Introduction
Images of urban areas that reveal views of public places and their surfaces, as well as offering insights into closed areas from a bird’s-eye perspective, form the basis of the “Supervisions” work from the Düsseldorfer Photographer Andreas Gefeller.
With help of an arduous photographic technique, Gefeller manages these "possible" and "impossible" view-points. Hundreds of individual shots are digitally re-joined, resulting in the impression that the overall picture has originated from a much higher perspective.The detail-richness which results from the high-resolution process of the "scanned" surfaces and optical breaks between segments that originate through perspective shifts, betray the uncommon formation process, although this realization is only apparent to the observer through closer inspection. Consequently, like with his previous and often awarded photo work “Soma”—which portrays night-light images of deserted holiday tourist centers—Gefeller leads us into a tension-field between reality and fiction, making views visible that are not possible to see by eye, without manipulating the reality of the scene itself.

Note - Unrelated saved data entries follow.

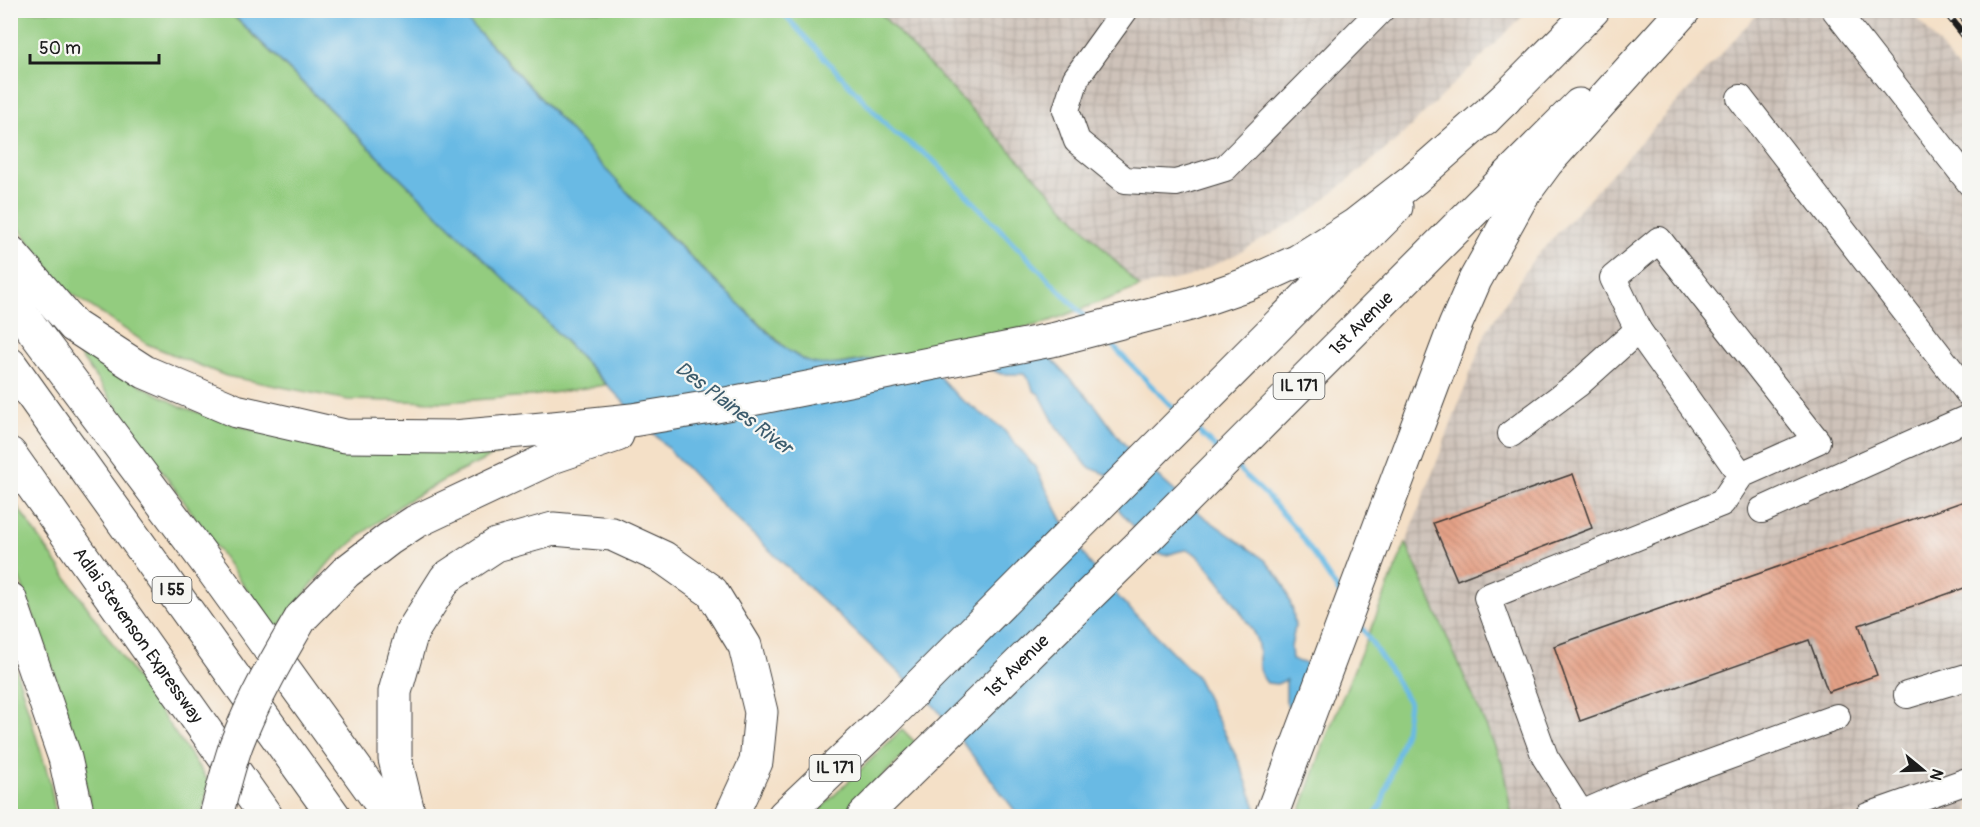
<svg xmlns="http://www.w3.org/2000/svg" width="1980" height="827" viewBox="0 0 1980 827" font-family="Pangolin,sans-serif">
<defs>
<pattern id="industrial-grid" width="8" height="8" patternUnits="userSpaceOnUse" patternTransform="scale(1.5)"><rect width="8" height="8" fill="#cec2b9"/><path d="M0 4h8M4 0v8" fill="none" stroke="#b0a69e"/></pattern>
<pattern id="building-back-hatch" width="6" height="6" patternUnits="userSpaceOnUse" patternTransform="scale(1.5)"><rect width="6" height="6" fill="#e4a187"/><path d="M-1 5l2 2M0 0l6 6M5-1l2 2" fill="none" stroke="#c38a74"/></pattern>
</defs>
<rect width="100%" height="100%" fill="#f6f6f2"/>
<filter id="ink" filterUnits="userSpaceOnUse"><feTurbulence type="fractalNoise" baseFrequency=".0167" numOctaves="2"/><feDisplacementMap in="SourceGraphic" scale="12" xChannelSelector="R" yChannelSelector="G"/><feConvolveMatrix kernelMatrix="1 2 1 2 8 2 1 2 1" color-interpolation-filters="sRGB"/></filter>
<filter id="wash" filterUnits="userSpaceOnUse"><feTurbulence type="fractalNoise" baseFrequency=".008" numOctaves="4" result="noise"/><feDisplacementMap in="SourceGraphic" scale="24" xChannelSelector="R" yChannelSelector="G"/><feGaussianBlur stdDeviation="1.35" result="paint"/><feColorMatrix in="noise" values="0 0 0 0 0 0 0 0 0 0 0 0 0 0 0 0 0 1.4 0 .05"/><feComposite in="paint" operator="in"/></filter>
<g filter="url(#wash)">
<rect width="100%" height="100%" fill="#f4e0c7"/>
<g fill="url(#industrial-grid)">
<path d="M878,11H1528L1397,140L1308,213L1235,255L1188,277L1140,287Z"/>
<path d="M1760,11H1912L1969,82V816H1512L1502,763L1406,543L1486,332L1532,261Z"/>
</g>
<g fill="#93cc7f" stroke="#58744e" stroke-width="1.5">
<path d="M11,11H228L525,299L606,385L531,396L444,402L348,400L226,376L147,344L65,289L11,218Z"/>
<path d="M458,11H878L1140,287L1042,324L916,352L824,366L808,362L789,351L721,287L617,182L505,59Z"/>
<path d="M46,308L120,374L182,407L256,431L513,446L449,477L407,501L363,533L327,565L276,631Z"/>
<path d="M10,496L209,782L202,816H93L67,712L46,649L11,557Z"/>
<path d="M1406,543L1502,763L1512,816H1299L1325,740Z"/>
<path d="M11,653L50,782L56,816H11Z"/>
<path d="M902,729L916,743L843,816H813Z"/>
</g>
<path fill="#69bae4" stroke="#426b80" stroke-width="1.5" d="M229,11H458C553,108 640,213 740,305C759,323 785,354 809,362C835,371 887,354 917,352C958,349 1001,351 1043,350L1095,405L1119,438L1136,457L1203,516L1265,560L1278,576L1285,587L1293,611L1295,627L1291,647L1292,660L1312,665L1292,722L1286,701V680L1277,684L1267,683C1254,668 1262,658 1257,641C1252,625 1202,552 1188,550C1181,549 1173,554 1166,555C1162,555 1156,553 1152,552L1135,528L1119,510L1108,475L1088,467L1056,426L1040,395L1033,390L1031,383L1024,374H1001L988,368L935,372L958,397L1002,428L1035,467L1063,522L1089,562L1121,600L1196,676L1240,764L1259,816H1019L936,708L725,508L525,299Z"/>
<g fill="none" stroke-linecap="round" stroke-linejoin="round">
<g stroke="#69bae4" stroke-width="5">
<path d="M780,10L892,131L932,159L1087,319"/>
<path d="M1106,339L1177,412"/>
<path d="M1193,426L1219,451"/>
<path d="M1234,465L1264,493L1298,531L1342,597"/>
<path d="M1357,620L1394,677L1409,703L1405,732L1381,805L1374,816"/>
</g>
</g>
<g id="blocks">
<g fill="url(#building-back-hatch)">
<path d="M1573,474L1592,528L1457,580L1433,523Z"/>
<path d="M1970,499V586L1859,625L1877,675L1828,692L1809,640L1580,721L1554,646Z"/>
</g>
</g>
</g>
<g filter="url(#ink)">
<use href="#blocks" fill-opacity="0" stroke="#3c3936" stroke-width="1.5"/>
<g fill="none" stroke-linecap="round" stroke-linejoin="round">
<defs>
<g id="minor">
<path d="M1125,10L1076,78L1066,110L1077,141L1125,180L1176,183L1225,168L1381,10"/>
<path d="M1835,10L1970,183"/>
<path d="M1740,98L1970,395"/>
<path d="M1511,434L1578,384L1638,330"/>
<path d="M1762,510L1970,417"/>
<path d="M1907,695L1970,676"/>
<path d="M1581,814L1545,757L1487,597L1722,503L1741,475L1817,441L1659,240L1613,278L1638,330L1741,475"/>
<path d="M1583,816L1581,814L1641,788L1837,717"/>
<path d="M1868,816L1970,780"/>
</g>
<g id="major">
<path d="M1484,120L1593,10"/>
<path d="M784,816L885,720L1396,207"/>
<path id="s1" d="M864,816L1139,546L1579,105"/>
</g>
<g id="highway">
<path d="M10,252L74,326L145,372L236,411L345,436L454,437L553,428L632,420L711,407L1056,339L1190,304L1245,285L1298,261L1355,225L1414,179L1505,99"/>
<path d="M10,299L214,572L390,816"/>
<path d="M10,364L334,816"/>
<path id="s2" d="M10,454L266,816"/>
<path d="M10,599L65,758L78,816"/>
<path d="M301,618L346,572L389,539L415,522L555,456L617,435"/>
<path d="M409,816L395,759V692L412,632L446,578L496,545L553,529L612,534L664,558L712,592L745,646L761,712L756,762L731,816"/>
<path d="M1271,816L1455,326L1475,280L1522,196L1547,162L1684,10"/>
</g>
</defs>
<use href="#minor" stroke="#3c3936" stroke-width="28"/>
<use href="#major" stroke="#3c3936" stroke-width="35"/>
<use href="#highway" stroke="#3c3936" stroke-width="35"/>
<use href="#minor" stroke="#fff" stroke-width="26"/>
<use href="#major" stroke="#fff" stroke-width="33"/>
<use href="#highway" stroke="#fff" stroke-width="33"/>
<defs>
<g id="rail">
<path d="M1944,10L1970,43"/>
<path d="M1957,10L1970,26"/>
</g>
</defs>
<use href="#rail" stroke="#1c1c1c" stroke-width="7"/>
<use href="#rail" stroke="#f6f6f2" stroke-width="4.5" stroke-dasharray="14" stroke-linecap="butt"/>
<defs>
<path id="highway-bridge" d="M216,816C222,793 228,768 236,745C253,700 277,659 301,618"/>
</defs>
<use href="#highway-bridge" stroke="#3c3936" stroke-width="35" stroke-linecap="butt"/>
<use href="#highway-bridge" stroke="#fff" stroke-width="33"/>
</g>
</g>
<g text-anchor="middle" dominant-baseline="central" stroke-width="4.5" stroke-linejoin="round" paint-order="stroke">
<g fill="#f6f6f2" stroke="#5d5d5c" stroke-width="1.5">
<rect x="1273.5" y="373" width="51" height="26" rx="4.5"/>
<rect x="152.5" y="577" width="39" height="26" rx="4.5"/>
<rect x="809.5" y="755" width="51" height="26" rx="4.5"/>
</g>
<g font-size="16" font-weight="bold" fill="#1c1c1c">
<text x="1299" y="386">IL 171</text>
<text x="172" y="590">I 55</text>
<text x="835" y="768">IL 171</text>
</g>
<g font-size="18" fill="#1c1c1c" stroke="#f6f6f2">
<text stroke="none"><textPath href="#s1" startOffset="700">1st Avenue</textPath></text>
<text stroke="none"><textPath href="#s2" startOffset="222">Adlai Stevenson Expressway</textPath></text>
<text stroke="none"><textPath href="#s1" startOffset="214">1st Avenue</textPath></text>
</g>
<g font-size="20" font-style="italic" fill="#3b5b6c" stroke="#f6f6f2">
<text transform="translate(734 408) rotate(37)">Des Plaines River</text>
</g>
</g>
<rect width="1980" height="827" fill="none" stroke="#f6f6f2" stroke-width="36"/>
<g transform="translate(1923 770) rotate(109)" stroke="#f6f6f2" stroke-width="4.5" paint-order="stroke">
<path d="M0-4.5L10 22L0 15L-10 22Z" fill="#1c1c1c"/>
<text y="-9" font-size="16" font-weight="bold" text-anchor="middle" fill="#1c1c1c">N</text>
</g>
<path d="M30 54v9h129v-9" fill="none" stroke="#1c1c1c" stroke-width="3"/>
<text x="39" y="54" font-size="18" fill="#1c1c1c" stroke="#f6f6f2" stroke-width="4.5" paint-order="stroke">50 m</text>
</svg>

In Supervisions, Gefeller reads the tracks that the society leaves behind and awakens curiosity within the observer about the utilization and history of the portrayed urban "habitats". Further viewer associations to espionage-satellite imagery and the consequential realization over the restrictions of one’s own private realm provides the title Supervisions with additional depth. Gefeller not only exhibits over-view perspectives, he also points contextually to how modern Man is overseen and supervised.